# Task
Output only the lines below from the one containing "no significant protein" to the one containing "image of glioma", exactly as written, both ends kept.

# Recorded information
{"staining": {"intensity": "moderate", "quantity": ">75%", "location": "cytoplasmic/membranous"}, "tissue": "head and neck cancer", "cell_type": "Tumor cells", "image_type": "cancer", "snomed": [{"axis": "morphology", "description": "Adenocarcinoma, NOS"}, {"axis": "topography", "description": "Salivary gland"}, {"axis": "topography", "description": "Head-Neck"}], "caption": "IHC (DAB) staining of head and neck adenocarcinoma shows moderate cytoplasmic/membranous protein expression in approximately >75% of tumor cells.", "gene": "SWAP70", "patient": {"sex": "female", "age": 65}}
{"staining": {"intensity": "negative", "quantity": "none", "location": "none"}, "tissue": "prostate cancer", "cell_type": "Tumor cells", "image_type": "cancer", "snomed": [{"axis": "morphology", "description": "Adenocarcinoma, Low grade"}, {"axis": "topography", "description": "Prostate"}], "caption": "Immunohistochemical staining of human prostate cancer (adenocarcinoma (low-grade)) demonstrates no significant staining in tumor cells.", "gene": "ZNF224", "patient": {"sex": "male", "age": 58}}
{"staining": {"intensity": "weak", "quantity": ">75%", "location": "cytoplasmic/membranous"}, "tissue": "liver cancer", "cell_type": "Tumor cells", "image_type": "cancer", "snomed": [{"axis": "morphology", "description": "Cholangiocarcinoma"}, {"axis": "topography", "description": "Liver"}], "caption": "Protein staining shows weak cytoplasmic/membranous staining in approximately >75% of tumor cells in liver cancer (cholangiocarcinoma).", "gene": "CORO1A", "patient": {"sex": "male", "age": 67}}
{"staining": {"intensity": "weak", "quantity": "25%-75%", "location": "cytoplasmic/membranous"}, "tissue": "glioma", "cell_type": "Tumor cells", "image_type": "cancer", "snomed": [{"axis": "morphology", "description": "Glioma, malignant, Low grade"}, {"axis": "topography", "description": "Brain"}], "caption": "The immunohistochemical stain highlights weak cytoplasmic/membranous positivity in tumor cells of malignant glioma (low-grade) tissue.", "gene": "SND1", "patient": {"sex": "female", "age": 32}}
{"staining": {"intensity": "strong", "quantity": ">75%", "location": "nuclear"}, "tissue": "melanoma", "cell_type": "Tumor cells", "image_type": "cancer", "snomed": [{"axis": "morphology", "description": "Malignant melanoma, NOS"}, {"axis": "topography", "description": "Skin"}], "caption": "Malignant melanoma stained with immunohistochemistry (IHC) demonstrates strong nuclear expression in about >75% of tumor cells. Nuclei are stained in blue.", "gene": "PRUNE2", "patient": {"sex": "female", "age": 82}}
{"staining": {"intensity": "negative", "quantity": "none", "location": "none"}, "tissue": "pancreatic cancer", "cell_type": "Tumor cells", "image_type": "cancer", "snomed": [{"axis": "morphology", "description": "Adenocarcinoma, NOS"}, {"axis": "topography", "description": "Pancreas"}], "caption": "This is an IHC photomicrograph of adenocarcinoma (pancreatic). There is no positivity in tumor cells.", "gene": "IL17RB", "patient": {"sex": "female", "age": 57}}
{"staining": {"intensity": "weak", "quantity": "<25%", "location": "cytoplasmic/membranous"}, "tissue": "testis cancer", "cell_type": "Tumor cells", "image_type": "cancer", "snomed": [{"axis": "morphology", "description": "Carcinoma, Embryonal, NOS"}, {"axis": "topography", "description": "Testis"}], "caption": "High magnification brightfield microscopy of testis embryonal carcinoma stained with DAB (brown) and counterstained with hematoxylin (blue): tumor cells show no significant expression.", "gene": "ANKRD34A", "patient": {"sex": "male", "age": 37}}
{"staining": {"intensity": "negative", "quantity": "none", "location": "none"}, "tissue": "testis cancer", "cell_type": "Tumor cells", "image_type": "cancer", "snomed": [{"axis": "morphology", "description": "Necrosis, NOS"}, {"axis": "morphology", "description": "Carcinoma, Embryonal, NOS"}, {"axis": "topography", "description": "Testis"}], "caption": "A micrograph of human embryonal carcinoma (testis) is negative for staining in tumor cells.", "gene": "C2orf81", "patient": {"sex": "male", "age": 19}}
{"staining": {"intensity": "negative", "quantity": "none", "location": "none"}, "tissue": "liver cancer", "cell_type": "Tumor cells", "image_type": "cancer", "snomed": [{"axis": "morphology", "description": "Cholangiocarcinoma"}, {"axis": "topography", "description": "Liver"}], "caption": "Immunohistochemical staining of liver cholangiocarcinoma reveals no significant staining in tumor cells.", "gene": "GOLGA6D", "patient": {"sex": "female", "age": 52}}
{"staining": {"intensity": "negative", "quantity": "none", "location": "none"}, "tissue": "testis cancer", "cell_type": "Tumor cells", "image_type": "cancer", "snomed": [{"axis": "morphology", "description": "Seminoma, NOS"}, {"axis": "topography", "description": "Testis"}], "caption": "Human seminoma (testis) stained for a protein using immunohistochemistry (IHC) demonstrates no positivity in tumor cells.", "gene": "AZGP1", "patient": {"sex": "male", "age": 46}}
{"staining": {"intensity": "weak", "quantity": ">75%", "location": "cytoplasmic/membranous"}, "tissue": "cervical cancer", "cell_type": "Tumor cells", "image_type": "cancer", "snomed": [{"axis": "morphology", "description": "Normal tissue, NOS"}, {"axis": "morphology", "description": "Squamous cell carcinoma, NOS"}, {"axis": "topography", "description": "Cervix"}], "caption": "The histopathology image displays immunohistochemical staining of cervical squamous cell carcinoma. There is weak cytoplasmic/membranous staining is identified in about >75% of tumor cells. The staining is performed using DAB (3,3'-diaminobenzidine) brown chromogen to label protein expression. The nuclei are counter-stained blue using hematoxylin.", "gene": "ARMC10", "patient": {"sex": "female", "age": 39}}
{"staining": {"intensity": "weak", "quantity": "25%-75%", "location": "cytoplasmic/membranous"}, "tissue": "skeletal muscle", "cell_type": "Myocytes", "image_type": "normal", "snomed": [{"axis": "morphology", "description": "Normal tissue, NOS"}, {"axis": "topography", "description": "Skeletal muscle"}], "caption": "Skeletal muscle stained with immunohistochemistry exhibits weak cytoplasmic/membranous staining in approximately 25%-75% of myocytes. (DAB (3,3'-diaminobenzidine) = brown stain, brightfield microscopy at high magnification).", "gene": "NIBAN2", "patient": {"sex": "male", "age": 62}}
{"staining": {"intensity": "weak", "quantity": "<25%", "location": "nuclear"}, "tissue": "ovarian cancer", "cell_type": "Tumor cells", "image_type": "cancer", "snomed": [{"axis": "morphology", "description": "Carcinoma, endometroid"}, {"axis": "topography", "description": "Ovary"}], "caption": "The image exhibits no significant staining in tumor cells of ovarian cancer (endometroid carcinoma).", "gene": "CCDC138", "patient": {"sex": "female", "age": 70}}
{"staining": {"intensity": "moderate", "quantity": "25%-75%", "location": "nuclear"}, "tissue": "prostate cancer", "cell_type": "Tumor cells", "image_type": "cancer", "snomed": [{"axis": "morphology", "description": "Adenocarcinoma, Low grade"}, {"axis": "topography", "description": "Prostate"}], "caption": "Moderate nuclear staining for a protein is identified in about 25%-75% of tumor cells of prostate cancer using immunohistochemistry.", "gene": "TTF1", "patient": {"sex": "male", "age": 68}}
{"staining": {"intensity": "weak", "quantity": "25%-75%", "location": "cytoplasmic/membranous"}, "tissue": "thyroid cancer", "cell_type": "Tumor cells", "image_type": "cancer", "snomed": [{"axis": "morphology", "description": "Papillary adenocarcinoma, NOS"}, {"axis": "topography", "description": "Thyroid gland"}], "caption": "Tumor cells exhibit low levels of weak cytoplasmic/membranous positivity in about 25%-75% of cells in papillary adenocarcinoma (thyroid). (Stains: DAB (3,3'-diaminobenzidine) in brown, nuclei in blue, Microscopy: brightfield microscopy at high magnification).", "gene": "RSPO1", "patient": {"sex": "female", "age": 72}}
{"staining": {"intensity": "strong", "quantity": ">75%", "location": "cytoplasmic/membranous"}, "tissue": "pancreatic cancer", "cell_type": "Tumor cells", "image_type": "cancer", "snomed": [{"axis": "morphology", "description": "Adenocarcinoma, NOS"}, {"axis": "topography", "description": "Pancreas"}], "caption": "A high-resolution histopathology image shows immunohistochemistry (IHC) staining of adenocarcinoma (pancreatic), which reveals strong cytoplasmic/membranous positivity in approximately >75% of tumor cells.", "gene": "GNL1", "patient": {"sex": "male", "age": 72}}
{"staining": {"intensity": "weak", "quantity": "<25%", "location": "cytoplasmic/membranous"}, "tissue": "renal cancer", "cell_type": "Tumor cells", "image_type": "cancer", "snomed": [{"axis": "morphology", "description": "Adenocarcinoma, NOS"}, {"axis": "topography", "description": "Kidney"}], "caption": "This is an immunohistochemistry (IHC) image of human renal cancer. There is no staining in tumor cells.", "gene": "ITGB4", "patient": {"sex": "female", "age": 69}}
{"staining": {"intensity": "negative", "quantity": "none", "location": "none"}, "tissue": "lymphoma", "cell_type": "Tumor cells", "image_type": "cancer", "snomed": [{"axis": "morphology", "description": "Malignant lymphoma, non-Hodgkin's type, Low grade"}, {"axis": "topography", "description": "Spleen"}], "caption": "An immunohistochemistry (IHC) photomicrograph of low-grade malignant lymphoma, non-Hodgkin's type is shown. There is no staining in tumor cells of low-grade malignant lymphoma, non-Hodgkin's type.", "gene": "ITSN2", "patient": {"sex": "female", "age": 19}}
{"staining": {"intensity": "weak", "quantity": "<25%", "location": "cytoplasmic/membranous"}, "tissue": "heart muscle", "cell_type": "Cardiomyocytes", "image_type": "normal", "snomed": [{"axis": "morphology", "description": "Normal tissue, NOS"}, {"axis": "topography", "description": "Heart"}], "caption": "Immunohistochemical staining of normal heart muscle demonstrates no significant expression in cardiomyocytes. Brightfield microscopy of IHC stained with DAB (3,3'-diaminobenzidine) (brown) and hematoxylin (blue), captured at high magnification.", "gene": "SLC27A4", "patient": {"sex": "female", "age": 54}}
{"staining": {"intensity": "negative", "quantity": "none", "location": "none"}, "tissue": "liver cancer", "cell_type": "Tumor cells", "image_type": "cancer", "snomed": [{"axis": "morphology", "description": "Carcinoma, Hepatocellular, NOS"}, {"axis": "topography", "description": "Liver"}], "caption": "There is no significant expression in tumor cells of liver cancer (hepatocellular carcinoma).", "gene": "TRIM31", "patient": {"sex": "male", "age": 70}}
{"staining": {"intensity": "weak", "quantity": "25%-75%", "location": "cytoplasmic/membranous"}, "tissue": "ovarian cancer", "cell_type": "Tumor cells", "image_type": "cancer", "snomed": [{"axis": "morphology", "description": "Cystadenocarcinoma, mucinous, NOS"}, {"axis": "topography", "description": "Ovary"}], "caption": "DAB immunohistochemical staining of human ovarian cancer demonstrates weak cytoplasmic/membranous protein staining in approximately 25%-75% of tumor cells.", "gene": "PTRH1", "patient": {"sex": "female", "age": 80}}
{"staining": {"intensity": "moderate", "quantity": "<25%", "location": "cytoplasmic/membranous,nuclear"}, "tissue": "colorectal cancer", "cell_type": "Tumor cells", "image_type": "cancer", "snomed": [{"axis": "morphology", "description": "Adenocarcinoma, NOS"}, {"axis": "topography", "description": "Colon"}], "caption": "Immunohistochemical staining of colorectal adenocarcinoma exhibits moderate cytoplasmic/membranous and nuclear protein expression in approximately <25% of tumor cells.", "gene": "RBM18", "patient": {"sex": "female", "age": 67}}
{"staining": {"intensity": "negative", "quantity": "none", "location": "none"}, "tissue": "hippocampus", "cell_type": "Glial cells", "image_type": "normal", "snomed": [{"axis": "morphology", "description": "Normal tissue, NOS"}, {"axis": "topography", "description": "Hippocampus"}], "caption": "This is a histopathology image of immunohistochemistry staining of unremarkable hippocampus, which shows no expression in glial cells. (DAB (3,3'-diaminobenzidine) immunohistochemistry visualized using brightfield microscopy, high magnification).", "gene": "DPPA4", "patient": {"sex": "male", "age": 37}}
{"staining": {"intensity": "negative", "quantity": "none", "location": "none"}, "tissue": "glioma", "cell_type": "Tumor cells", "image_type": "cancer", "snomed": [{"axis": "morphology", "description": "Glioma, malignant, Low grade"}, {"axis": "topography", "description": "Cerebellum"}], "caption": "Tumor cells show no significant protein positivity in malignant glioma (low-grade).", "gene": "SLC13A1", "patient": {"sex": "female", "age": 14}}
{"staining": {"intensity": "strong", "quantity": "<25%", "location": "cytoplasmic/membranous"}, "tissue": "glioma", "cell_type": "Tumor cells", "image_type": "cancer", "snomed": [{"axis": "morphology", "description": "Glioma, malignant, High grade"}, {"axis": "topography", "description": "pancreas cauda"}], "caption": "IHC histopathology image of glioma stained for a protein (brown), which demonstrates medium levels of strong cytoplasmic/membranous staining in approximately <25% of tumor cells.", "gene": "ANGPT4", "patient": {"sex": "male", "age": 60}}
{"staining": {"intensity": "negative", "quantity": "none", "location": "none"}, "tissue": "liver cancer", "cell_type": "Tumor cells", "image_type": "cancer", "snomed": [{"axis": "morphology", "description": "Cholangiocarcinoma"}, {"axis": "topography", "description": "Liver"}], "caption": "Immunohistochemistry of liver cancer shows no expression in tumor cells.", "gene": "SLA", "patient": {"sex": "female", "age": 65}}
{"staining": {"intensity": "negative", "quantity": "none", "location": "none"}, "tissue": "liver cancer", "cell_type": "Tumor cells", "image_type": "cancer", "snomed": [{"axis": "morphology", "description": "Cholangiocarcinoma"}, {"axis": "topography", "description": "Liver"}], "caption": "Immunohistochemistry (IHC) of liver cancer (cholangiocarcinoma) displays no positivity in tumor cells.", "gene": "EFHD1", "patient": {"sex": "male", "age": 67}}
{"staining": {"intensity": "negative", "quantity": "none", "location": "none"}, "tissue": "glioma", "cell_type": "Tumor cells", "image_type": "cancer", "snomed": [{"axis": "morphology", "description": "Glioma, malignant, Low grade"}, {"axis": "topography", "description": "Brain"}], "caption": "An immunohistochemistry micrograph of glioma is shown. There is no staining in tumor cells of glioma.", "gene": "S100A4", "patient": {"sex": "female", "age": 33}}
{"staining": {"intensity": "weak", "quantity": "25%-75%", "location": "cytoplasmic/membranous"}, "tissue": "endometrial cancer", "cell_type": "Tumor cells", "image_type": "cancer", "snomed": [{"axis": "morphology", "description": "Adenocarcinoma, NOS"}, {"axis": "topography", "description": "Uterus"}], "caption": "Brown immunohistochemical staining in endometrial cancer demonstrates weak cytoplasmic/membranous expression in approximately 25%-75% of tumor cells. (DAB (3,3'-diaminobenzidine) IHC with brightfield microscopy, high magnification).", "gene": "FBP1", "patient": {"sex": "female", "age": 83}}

# Problem solution
{"staining": {"intensity": "negative", "quantity": "none", "location": "none"}, "tissue": "glioma", "cell_type": "Tumor cells", "image_type": "cancer", "snomed": [{"axis": "morphology", "description": "Glioma, malignant, Low grade"}, {"axis": "topography", "description": "Cerebellum"}], "caption": "Tumor cells show no significant protein positivity in malignant glioma (low-grade).", "gene": "SLC13A1", "patient": {"sex": "female", "age": 14}}
{"staining": {"intensity": "strong", "quantity": "<25%", "location": "cytoplasmic/membranous"}, "tissue": "glioma", "cell_type": "Tumor cells", "image_type": "cancer", "snomed": [{"axis": "morphology", "description": "Glioma, malignant, High grade"}, {"axis": "topography", "description": "pancreas cauda"}], "caption": "IHC histopathology image of glioma stained for a protein (brown), which demonstrates medium levels of strong cytoplasmic/membranous staining in approximately <25% of tumor cells.", "gene": "ANGPT4", "patient": {"sex": "male", "age": 60}}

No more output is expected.